PILAGG WILL HOST ITS THIRD EVENT OF THE 2018-2019 ACADEMIC YEAR WITH PROFESSORS Ruth sefton-green, KERRY RITTICH, and robert wai on THE TOPIC OF “Law’s language, law’s Boundaries: an INterdisciplinary approach”
23 Nov / 12:30 – 14:30
Room 410 T – Meeting Room
Sciences Po Law School, 13 rue de l’université, 75007 Paris
FOR ABSTRACTS OF THE TOPICS OF DISCUSSION:
Ruth Sefton-Green (University Paris I Sorbonne)
Language as a means of closing and opening doors in law
The relationship and mutual influence between law and language is the driving force behind my enquiry. Language affects law from various perspectives. First, language has been, and no doubt still is, exploited by jurists to keep language within the legal community. It follows that a legal language, or a language of the law, can be used as a deliberate barrier to reserve the law to an elite, as well as to mark out cultural and national boundaries. For instance, the invention of the English common law was constructed, somewhat paradoxically, thanks to the French language. Second, it is often suggested that language creates barriers to understanding other legal systems. To what extent does the structure of a language affect the structure of law? Can we learn law in the ‘wrong’ language? Can linguistic incompetence, i.e. not knowing the language, preclude us from understanding another law? Overriding theories of untranslatability, I will explore the idea that comparative law is an eye-opener and an opportunity to cross thresholds, in order to move beyond fixed or conventional understandings and create new ones through a meta-language.
Kerry Rittich (University of Toronto)
Then and Now – Informal Work through the Lens of Colonial Labour Market Governance
Informal work has always been marginal to the discipline of labour law, despite the fact that at a global level it encompasses most of the work actually performed. A confluence of events – among them, the transnationalization of production, the rise of precarious, contractualized forms of work, and the assault on organized labour – has put the discipline in crisis and its conventional focus on the employment relationship in question. At the same time, labour market reforms and other governance norms at the national, international and transnational levels are intensifying the crises of work and exacerbating economic inequality.
As the boundaries of the field are being questioned and redrawn, it can be revealing to trace the continuities between contemporary imperatives to formalize informal labour and enhance productivity at work and colonial endeavours to create a wage labour force habituated to market norms, demands and conditions. What narratives of progress undergird these endeavours?
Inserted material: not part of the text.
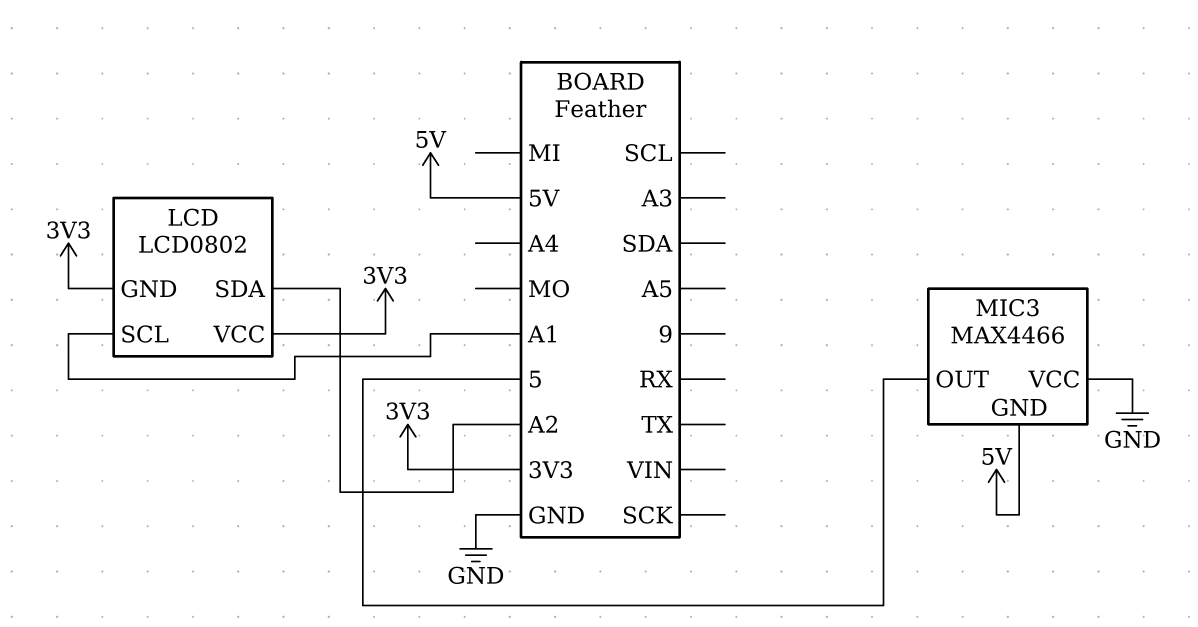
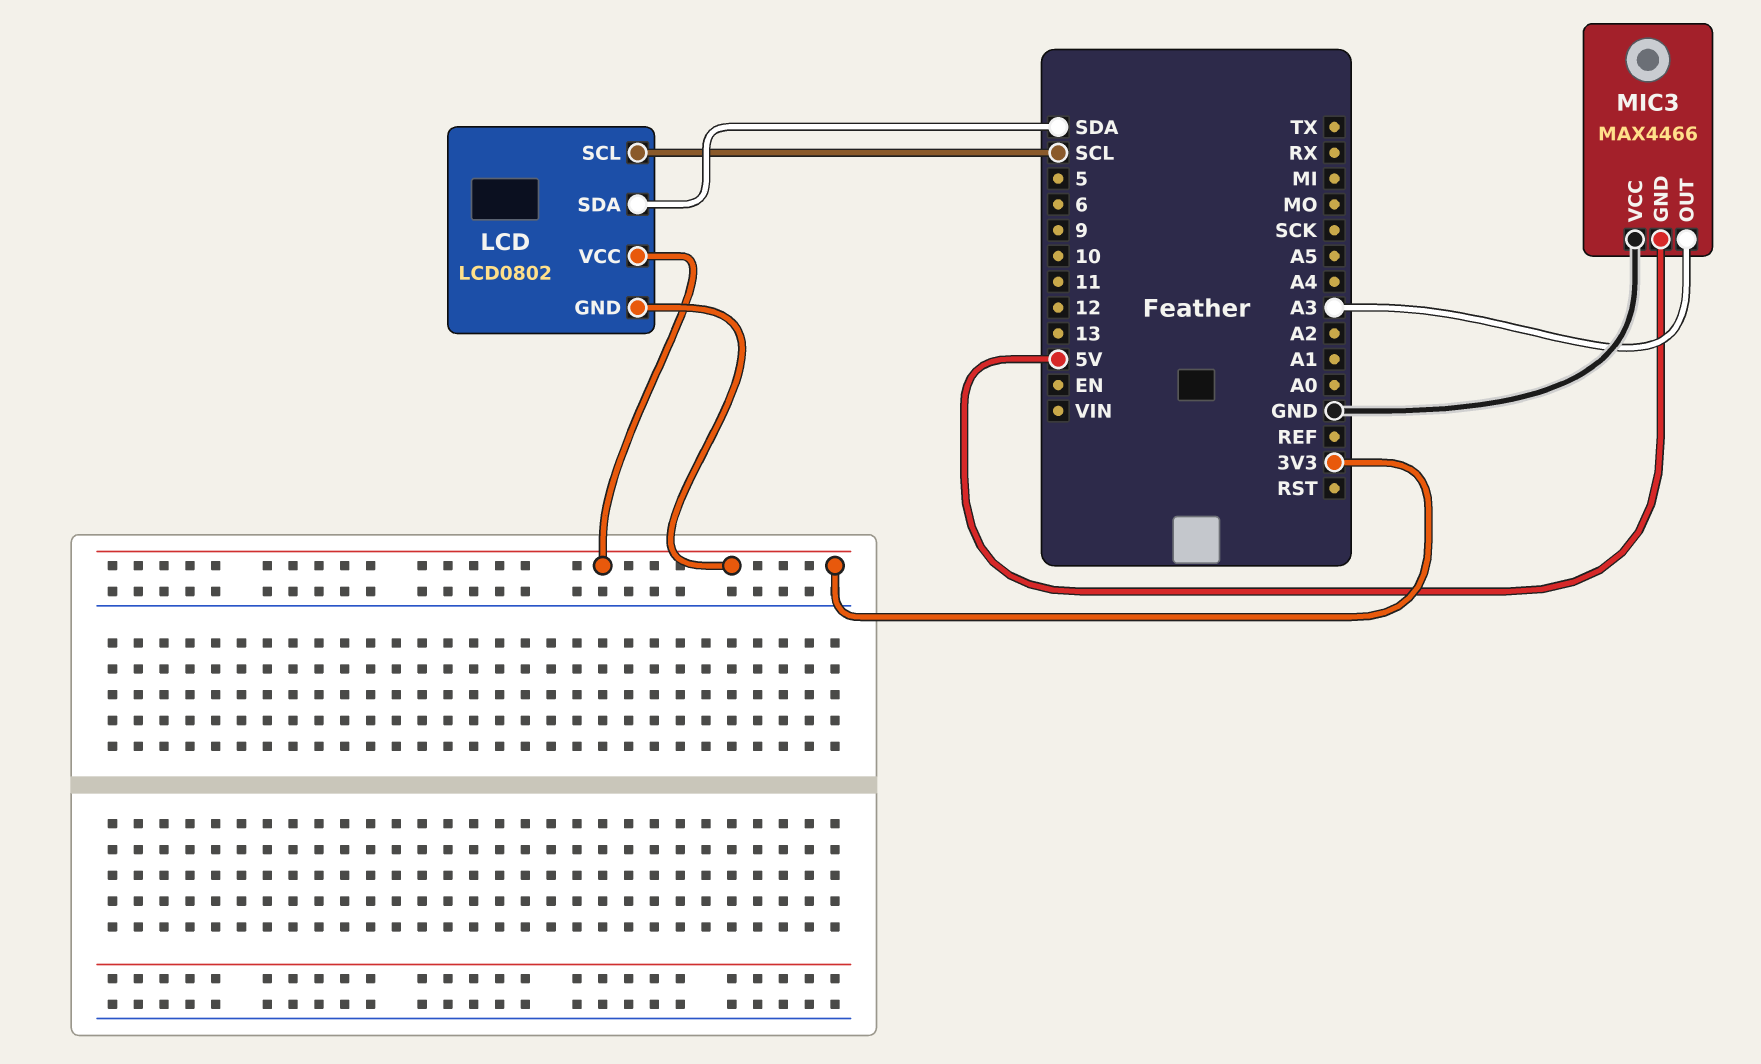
LCD pin SCL: A1 -> SCL
LCD pin SDA: A2 -> SDA
MIC3 pin OUT: 5 -> A3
How are legal technologies such as contractual forms employed to effect the transition to modernity? How are freedom and coercion for workers imagined in these contractual relationships, especially in the context of (countervailing) demands to ensure continuous increases in productivity? What do colonial labour market histories and governance projects suggest about the ensuing consequences for efficiency and distributive justice, economic growth and progress in human welfare and social cohesion?
Robert Wai (Osgoode Hall Law School, York University)
Liberal and Post-Liberal Internationalist Policy Discourses in Transnational Economic Law
How are the boundaries of territory and jurisdiction constituted through the language of law? One focus in my research has been the way in which this is resolved through the deployment of policy discourses in fields of transnational economic law, including private international law, international trade law, and international investment law. In particular, the harnessing and reception of interdisciplinary insights into law through the reasoning/justification of legal decision-makers, including legislators, judges/arbitrators, and public officials, involves a selective reception of the insights from the extralegal disciplines such as economics, international relations, and ethics. I have earlier argued that the supportive reception during the 1990s of globalization into many areas of law, most strikingly in neoliberal reform associated with the Washington Consensus, could be understood as being justified based on a series of liberal internationalist policy analytics taken from economics, international relations, and ethics. The slogan “commerce, cooperation, cosmopolitanism” could summarize this stage. Since then, the liberal internationalist policy consensus has clearly become more contested. What is the nature of interdisciplinary policy discourse now in transnational economic law, and what follows from the change for the legal language of territory and jurisdiction?